Com o outorgamento da Lei nº. 5.692/1971, que trouxe como inovações a ampliação do ensino obrigatório de quatro para oito anos ao incluir o antigo primário ao ginasial; a alteração de todo o ensino médio, tendo sido reduzido para 3 ou 4 anos, em profissionalizante; no campo do conteúdo programático, vimos a desvalorização da formação humanista com a retirada do currículo das disciplinas História e Geografia que foram substituídas por Estudos Sociais e Educação Moral e Cívica e forte destaque para a Educação Física. Houve nesse período de nossa história o avanço do ensino particular em todas as modalidades e o aumento das subvenções oficiais para o mesmo.

Vale ressaltar o processo histórico da luta pelo atendimento das crianças de 0 a 6 anos e sobre o processo de transição para a democracia e a elaboração da nova LDB e outras legislações pertinentes à educação. Porém está nova modalidade de ensino inicialmente vislumbrada por atendimento acabava sendo tratado como uma ação assistencial e beneficente a ser realizada em parceria com as comunidades, atuando como uma espécie de política compensatória, de baixa qualidade, evidenciando-se como um atendimento emergencial, paliativo e precário o que fomentou em uma nova forma de discriminação ao rotular negativamente o meio cultural e social dessas crianças, que acabou criando estereótipos para as crianças desses segmentos como deficientes tanto em termos culturais quanto intelectuais.

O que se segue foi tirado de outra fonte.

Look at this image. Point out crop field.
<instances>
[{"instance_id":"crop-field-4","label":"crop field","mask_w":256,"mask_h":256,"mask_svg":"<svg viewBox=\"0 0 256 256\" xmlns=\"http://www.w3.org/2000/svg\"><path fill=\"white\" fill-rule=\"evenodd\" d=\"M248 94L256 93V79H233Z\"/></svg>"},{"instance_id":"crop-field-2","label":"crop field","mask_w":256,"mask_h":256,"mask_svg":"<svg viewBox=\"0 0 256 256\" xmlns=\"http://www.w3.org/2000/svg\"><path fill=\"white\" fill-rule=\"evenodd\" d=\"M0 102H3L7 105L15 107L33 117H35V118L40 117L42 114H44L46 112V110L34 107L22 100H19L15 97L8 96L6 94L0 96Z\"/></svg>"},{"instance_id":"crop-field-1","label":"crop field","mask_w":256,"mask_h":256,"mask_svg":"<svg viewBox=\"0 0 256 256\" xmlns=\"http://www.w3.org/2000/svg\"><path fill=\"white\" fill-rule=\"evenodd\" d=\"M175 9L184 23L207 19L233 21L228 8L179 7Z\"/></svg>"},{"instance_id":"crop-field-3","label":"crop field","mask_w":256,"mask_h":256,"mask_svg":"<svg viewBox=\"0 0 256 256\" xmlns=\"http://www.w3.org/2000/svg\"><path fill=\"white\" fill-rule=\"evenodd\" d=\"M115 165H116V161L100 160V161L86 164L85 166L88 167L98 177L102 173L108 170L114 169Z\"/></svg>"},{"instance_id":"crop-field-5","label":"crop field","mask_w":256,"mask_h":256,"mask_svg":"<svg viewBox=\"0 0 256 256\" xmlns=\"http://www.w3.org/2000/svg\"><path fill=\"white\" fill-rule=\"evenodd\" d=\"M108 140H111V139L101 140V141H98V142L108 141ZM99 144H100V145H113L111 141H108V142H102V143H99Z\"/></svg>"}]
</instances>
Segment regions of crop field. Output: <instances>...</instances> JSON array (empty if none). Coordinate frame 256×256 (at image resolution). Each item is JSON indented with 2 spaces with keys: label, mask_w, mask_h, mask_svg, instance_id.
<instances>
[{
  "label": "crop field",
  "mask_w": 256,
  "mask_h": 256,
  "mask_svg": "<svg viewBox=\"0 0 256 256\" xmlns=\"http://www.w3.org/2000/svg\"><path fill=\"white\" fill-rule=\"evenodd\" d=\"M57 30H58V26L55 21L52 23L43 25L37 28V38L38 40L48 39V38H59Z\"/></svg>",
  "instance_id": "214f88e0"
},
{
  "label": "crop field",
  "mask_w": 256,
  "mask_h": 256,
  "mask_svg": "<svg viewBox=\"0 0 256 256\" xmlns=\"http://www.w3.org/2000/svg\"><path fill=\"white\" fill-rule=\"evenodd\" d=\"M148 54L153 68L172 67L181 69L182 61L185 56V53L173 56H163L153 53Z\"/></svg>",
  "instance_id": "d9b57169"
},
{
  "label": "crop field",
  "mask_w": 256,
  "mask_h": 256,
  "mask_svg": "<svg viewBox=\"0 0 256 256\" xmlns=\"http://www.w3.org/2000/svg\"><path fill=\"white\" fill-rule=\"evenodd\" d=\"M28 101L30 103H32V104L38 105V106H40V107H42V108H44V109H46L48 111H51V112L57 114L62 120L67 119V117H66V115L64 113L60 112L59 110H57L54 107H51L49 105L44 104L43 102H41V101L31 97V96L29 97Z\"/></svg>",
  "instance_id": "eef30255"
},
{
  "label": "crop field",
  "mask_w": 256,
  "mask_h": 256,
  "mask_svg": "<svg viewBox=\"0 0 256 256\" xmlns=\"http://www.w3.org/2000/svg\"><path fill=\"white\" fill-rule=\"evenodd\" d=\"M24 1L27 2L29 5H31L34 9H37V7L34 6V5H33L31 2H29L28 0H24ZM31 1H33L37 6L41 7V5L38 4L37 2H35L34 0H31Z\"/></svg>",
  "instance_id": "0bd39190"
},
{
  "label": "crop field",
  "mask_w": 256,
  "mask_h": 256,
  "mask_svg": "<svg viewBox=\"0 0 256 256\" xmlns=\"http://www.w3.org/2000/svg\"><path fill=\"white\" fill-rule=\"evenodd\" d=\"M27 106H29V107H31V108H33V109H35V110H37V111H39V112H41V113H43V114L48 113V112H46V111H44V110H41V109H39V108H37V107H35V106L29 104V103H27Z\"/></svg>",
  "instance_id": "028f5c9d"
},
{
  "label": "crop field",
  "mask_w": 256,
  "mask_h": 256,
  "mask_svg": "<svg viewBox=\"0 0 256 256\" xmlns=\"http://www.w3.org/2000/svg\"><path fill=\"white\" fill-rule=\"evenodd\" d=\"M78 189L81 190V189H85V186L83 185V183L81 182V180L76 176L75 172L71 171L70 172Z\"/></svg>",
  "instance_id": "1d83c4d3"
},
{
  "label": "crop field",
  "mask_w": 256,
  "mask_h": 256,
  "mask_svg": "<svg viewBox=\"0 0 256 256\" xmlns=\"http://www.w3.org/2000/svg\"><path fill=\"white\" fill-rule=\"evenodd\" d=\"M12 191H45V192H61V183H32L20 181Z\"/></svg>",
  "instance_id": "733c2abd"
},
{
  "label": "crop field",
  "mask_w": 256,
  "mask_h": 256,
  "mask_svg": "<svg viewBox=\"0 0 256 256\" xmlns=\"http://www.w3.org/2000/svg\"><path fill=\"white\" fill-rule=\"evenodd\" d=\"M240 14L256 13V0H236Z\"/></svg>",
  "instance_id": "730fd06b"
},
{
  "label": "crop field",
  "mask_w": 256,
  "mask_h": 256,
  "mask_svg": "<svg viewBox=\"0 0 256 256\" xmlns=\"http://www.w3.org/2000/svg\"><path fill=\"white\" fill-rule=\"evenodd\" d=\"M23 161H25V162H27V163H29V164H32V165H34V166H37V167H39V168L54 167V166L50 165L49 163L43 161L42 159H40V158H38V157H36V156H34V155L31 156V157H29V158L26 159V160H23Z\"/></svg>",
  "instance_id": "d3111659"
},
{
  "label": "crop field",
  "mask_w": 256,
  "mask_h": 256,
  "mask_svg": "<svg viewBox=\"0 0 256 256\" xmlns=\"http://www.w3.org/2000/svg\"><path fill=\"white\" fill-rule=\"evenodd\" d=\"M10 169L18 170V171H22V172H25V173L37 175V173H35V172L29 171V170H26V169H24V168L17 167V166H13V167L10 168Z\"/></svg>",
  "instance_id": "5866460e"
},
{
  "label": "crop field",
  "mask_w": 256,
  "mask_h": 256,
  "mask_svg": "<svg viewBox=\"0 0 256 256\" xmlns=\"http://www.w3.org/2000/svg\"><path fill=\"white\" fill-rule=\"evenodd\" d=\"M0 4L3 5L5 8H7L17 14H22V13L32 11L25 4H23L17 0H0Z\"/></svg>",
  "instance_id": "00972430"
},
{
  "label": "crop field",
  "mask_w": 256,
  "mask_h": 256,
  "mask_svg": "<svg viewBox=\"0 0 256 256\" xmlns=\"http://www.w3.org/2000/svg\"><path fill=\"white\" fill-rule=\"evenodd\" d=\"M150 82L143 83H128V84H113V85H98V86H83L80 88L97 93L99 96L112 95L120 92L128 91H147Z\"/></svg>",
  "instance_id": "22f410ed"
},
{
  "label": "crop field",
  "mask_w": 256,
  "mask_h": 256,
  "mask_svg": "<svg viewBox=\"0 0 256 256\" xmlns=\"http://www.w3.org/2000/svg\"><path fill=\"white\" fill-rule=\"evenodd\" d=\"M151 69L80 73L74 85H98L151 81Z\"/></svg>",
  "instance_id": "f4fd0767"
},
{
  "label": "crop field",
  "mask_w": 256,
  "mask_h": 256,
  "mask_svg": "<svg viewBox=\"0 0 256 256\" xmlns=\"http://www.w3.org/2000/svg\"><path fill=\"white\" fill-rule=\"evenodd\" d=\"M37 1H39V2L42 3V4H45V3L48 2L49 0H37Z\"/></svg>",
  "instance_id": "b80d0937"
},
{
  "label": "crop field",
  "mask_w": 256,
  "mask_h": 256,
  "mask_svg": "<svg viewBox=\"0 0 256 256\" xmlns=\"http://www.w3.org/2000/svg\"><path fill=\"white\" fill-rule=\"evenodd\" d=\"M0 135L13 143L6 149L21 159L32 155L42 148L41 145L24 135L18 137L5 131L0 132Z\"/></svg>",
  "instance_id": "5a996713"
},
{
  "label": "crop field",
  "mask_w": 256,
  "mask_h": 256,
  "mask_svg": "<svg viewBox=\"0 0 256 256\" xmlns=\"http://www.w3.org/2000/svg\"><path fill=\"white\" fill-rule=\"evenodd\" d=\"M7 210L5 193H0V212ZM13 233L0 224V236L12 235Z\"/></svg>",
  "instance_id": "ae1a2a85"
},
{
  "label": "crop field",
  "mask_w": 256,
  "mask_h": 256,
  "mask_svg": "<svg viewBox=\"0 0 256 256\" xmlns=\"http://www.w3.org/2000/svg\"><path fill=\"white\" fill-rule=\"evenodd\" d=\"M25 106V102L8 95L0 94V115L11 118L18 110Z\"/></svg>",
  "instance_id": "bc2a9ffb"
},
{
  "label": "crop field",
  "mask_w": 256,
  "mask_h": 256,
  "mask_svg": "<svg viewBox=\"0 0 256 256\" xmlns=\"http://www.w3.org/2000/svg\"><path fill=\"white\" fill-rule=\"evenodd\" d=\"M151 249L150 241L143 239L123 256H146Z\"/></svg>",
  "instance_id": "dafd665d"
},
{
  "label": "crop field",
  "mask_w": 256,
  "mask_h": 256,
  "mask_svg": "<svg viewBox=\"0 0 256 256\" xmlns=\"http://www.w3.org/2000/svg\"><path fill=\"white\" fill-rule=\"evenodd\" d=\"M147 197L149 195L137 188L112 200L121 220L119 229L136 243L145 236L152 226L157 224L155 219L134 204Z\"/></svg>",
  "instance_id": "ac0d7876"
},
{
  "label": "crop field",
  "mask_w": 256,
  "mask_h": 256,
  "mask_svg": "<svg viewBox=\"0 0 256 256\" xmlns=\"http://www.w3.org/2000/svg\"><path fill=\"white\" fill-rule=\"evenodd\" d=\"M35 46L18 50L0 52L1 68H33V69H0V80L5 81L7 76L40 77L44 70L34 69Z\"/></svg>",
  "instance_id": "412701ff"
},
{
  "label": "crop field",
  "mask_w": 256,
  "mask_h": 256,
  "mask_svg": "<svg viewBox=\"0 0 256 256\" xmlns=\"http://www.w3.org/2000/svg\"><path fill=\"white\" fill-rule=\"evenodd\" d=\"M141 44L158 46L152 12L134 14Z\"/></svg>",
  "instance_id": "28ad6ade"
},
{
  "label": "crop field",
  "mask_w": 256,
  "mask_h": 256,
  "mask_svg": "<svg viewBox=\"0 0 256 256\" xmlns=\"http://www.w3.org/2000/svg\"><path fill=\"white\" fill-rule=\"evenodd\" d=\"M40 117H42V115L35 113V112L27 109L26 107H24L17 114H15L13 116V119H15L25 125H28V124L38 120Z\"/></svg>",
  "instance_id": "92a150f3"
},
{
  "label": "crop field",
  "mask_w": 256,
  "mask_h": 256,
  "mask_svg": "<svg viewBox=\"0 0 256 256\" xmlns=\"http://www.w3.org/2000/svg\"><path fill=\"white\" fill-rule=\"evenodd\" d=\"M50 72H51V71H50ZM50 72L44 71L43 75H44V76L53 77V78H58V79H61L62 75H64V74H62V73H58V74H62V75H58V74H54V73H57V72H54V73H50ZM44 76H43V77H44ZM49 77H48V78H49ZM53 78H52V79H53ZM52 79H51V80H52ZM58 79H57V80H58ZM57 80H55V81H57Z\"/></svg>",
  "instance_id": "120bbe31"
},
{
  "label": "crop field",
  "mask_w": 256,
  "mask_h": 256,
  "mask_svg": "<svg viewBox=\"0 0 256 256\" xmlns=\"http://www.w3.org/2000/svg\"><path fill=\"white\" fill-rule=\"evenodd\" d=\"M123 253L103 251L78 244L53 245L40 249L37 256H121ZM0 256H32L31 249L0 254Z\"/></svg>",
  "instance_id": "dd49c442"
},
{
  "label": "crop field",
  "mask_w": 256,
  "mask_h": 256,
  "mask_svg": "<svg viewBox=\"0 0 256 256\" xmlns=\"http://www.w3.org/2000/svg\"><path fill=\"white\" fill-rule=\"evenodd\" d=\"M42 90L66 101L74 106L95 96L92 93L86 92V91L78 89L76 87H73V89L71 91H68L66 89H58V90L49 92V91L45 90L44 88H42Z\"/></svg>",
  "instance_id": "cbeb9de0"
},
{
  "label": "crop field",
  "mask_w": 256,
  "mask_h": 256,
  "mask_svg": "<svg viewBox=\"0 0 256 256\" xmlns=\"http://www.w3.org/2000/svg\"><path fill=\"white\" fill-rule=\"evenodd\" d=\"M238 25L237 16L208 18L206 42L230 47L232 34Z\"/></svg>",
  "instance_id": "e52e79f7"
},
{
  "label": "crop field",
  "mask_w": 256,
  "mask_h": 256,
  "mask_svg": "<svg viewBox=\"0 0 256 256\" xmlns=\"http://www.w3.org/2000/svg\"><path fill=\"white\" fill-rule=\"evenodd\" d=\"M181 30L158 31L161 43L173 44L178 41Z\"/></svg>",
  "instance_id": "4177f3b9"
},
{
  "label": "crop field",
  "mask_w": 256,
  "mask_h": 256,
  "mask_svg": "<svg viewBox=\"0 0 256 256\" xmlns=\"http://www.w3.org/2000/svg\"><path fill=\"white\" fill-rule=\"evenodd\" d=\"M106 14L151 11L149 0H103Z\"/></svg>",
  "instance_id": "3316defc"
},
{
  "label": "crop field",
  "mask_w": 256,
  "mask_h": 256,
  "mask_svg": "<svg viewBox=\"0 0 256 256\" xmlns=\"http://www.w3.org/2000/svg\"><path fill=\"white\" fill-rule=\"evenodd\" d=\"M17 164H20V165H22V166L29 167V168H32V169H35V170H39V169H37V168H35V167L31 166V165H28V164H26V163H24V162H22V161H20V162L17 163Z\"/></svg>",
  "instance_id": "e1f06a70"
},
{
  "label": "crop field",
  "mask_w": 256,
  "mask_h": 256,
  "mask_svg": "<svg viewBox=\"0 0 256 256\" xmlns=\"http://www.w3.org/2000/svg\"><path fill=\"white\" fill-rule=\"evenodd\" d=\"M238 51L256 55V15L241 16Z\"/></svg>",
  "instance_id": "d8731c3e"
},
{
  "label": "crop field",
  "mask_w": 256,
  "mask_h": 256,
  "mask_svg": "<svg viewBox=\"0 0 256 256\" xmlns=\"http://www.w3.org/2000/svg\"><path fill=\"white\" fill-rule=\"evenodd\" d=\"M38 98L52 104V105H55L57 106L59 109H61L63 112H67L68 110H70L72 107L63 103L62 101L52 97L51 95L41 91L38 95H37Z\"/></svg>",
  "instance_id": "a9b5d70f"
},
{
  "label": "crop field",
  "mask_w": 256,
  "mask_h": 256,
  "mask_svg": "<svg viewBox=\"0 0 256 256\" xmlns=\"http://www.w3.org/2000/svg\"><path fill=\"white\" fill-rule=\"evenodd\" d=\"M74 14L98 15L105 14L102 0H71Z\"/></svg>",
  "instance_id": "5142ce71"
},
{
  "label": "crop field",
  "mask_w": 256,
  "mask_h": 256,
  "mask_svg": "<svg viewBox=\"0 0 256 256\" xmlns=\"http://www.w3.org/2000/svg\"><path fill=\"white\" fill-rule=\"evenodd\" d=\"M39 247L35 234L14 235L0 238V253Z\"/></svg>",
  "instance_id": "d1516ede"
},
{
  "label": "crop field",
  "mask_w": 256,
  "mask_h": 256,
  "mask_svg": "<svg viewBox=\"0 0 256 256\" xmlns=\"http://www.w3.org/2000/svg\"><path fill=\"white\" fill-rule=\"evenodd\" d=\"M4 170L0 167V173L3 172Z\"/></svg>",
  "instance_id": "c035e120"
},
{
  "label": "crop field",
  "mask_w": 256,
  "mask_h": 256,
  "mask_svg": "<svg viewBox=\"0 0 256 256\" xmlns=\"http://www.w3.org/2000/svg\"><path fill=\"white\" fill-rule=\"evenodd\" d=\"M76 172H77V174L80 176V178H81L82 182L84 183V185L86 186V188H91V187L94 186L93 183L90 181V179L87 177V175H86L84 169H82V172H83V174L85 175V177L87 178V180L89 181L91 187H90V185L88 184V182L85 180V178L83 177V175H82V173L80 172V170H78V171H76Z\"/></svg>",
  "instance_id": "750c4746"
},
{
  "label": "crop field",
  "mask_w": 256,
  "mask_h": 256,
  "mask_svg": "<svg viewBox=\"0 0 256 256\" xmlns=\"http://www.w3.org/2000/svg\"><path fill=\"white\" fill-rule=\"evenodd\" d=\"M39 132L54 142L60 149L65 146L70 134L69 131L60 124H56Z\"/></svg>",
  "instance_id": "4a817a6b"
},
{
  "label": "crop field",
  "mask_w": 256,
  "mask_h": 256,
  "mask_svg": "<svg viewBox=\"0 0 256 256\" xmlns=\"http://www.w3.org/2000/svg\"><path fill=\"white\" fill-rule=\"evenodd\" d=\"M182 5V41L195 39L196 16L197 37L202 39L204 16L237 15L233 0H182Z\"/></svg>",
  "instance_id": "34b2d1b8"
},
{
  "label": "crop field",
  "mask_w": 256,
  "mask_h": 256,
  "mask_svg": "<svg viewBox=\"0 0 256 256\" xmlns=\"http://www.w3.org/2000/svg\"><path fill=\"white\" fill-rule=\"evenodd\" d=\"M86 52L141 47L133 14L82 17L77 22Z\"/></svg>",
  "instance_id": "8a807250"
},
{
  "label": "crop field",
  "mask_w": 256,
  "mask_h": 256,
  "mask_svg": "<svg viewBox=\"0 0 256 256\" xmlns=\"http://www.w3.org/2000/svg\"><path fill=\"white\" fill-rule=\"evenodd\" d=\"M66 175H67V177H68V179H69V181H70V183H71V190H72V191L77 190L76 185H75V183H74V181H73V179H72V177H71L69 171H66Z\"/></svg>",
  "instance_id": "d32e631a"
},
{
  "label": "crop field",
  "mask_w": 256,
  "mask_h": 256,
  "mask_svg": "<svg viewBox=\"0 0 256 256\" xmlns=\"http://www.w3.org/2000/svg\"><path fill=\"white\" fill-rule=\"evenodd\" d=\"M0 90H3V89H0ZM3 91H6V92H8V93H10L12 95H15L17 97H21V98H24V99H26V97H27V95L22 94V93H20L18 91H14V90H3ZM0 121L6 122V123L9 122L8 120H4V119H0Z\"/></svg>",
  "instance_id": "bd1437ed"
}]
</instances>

Por fim, as construções das novas legislações (Constituição de 1988, o Estatuto da Criança e do Adolescente de 1991, a nova LDB, Lei nº. 9.394/1996) surgiram como marcos da luta que transcorreu vários segmentos da sociedade pelo retorno de um regime democrático e o quanto esta nova legislação em muito transformou em princípio legal, antigas aspirações que foram sendo edificadas historicamente por uma série de sujeitos coletivos que lutaram para sua concretização.

Porém não basta garantir uma reivindicação apenas na escrita para que ela se torne realidade. Para as reivindicações que foram legitimadas, que ganharam corpo legal, outras ficaram pelo caminho, ou precisam conviver com algumas de caráter privatista, como a continuidade de subvenções de verbas públicas para estabelecimentos particulares, por exemplo.

Todas estas demandas que já eram legítimas pelo fato de confirmarem as necessidades da maior parte de nossa população pobre e analfabeta e que representavam um ganho lento e significativo no nível das “consciências das classes subalternas dos seus direitos” e se chocam contra as diretrizes hegemônicas no mundo de hoje, com as diretrizes de caráter neoliberal, de elevação máxima das necessidades de lucratividade do Capital, em particular do financeiro, como ação primeira do Estado e de rendição do conjunto da sociedade a um pequeno segmento da mesma, fazem da escola uma instituição que precisa urgentemente esclarecer seus alunos, numa educação libertadora, tão defendida por Paulo Freire.

Assim professores conscientes de seu “poder” vivenciam a luta por uma educação pública, laica, gratuita, ampla, de qualidade e referenciada socialmente na classe trabalhadora, compreendendo ser esta uma angustiante e longa travessia. Travessia na qual também temos a oportunidade de discutir de forma mais ampla os limites estruturais da nossa sociedade e que tipo de democracia queremos, desejamos, merecemos e podemos construir a partir da ação social dos segmentos explorados e oprimidos.